Вторичный текст создается на основе некоего ментального образования, являющегося результатом осмысления и понимания первичного текста и отражающего в свернутом виде его основное содержание. Н.И. Жинкин описывает механизм порождения вторичного текста следующим образом: «текст сжимается в концепт (представление), содержащий смысловой сгусток всего текстового отрезка, который может быть восстановлен в словах, не совпадающих буквально с воспринятым, но таких, в которых интегрирован тот же смысл, который содержался в лексическом интеграле полученного высказывания» [Жинкин, 1982, с. 84]. Смысловой сгусток, о котором пишет Н.И. Жинкин, и является тем невербализованным промежуточным звеном между первичным и вторичным текстом, о котором говорится в работе А.И. Новикова и Н.Л. Сунцовой. Согласно мнению исследователей, ментальные образования различаются между собой степенью развернутости, а потому можно представить, что одному первичному тексту может соответствовать не одна какая-либо форма промежуточного звена, а несколько. Таким ментальным образованием может выступать: 1) тема текста, содержащая в качестве своего ядра главный предмет описания и те аспекты, в которых он фактически рассматривается в данном конкретном тексте; 2) ключевые слова, которые служат знаками гораздо более широкого содержания, чем их собственные значения; 3) денотативная структура содержания, представляющая собой эксплицированную модель ситуации, в основе которой лежит система предметных отношений, обеспечивающая целостность этой модели и служащая основным содержанием будущего текста. Наряду с рассмотренными выше формами ментального образования Н.М. Нестерова выделяет еще одну форму промежуточного звена между первичным и вторичным текстами – смысловой (концептуальный) комплекс, подчеркивая, что использование денотатной структуры как аналога замысла ограничено текстами, где доминирующим является предметное содержание. Однако, как известно, имеется большая категория текстов, в которых ситуация (содержание) – это не предмет описания, а средство, своего рода код (второй язык) для представления чего-то другого, что условно назовем «смыслом». При восприятии художественных текстов с многоуровневой семантической структурой в результате осмысления образуются, по-видимому, не одна, а несколько различных ментальных структур, среди которых денотативную структуру нельзя считать основной [Нестерова, 2005, с. 132–133].

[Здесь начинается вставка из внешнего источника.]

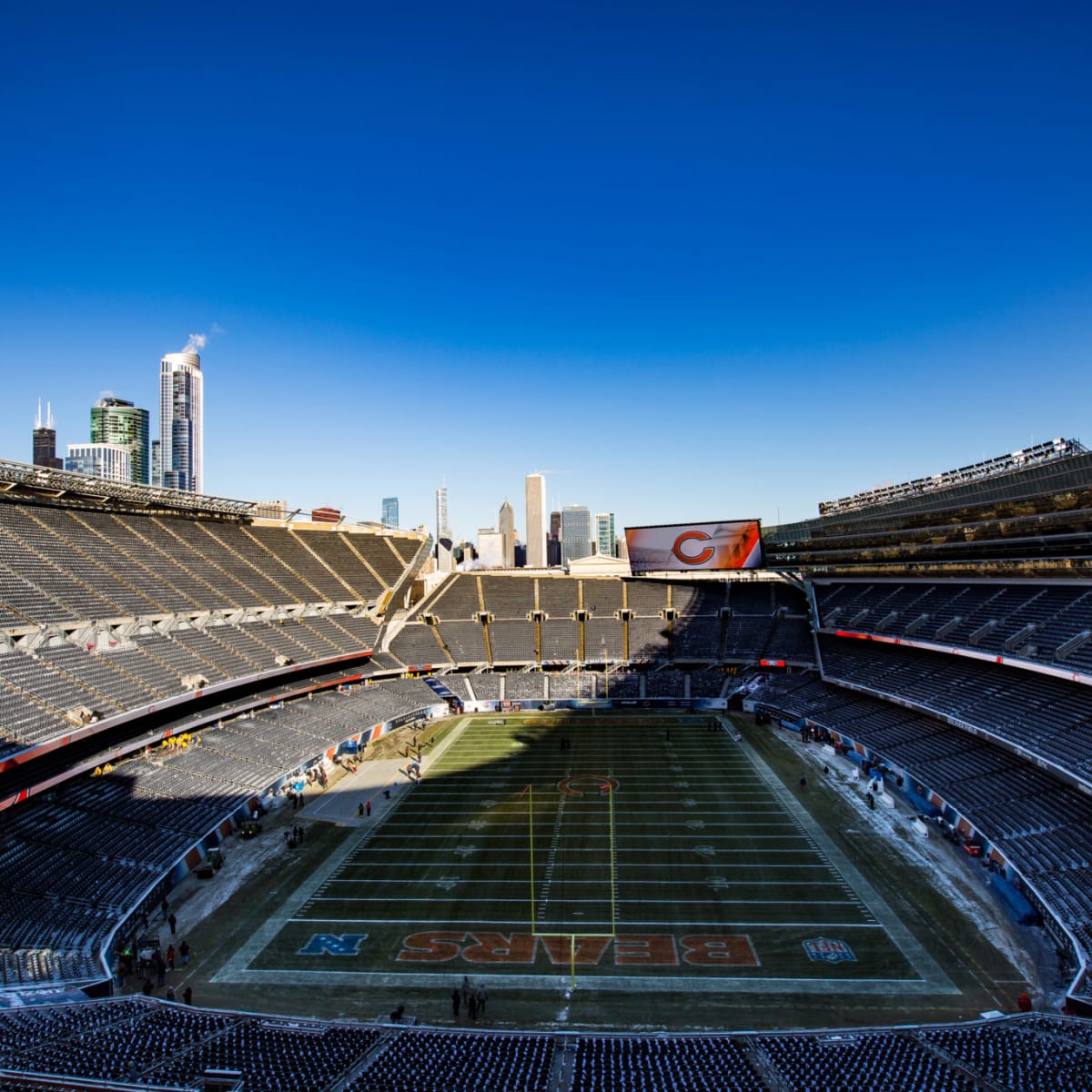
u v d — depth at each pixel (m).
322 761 64.38
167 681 55.84
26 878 38.09
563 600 105.62
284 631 76.44
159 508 79.38
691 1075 23.84
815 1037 26.88
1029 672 56.69
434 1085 23.19
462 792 58.22
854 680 73.62
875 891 40.12
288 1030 28.00
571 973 33.31
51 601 54.94
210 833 47.06
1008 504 59.78
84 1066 23.39
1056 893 35.91
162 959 33.78
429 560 112.56
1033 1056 24.38
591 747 71.06
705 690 89.75
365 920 38.38
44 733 42.47
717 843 47.00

Принципиальным различием между названными типами «промежуточных звеньев» является принцип их формирования, в основе которого лежит соотношение текста и сознания того, кто воспринимает его. В ходе восприятия текста с доминирующей денотативной структурой содержание текста проецируется на сознание читателя. При этом содержание такого текста можно эксплицировать в виде денотативного графа, позволяющего создать текст, «эквивалентный» исходному на предметном уровне, поскольку его содержание отражает объективно существующую предметную реальность.

При восприятии текста с доминирующей смысловой структурой на сознание читателя проецируется смысл текста, который по мере углубления в текст уточняется и трансформируется. В терминологии Х.-Г. Гадамера, читатель в ходе восприятия текста осуществляет многократное «набрасывание» смысла на текст: «Тот, кто хочет понять текст, постоянно осуществляет набрасывание смысла. Как только в тексте начинает проясняться какой-то смысл, он делает предварительный набросок смысла всего текста в целом. Но этот первый смысл проясняется в свою очередь лишь потому, что мы с самого начала читаем текст, ожидая найти в нем тот или иной определенный смысл.

Понимание того, что содержится в тексте, и заключается в разработке такого предварительного наброска, который разумеется, подвергается постоянному пересмотру при дальнейшем углублении в смысл текста» [Гадамер, 1988, с. 318]. А.И. Новиков также отмечает определенную ступенчатость процесса формирования смысла и описывает его следующим образом. При восприятии текста его единицы (слова и словосочетания, предложения и их совокупность) посылаются импульсы в определенные сферы сознания, где моделируется действительность. Импульсы, полученные сознанием, актуализируют соответствующие образы предметов и ситуаций и индуцируют смыслы различного уровня. «При этом, – отмечает исследователь, – последующие смыслы не “гасят” предыдущие, а какое-то время существуют как бы одновременно, образуя своего рода определенный фон восприятия» [Новиков, 2000, с. 171].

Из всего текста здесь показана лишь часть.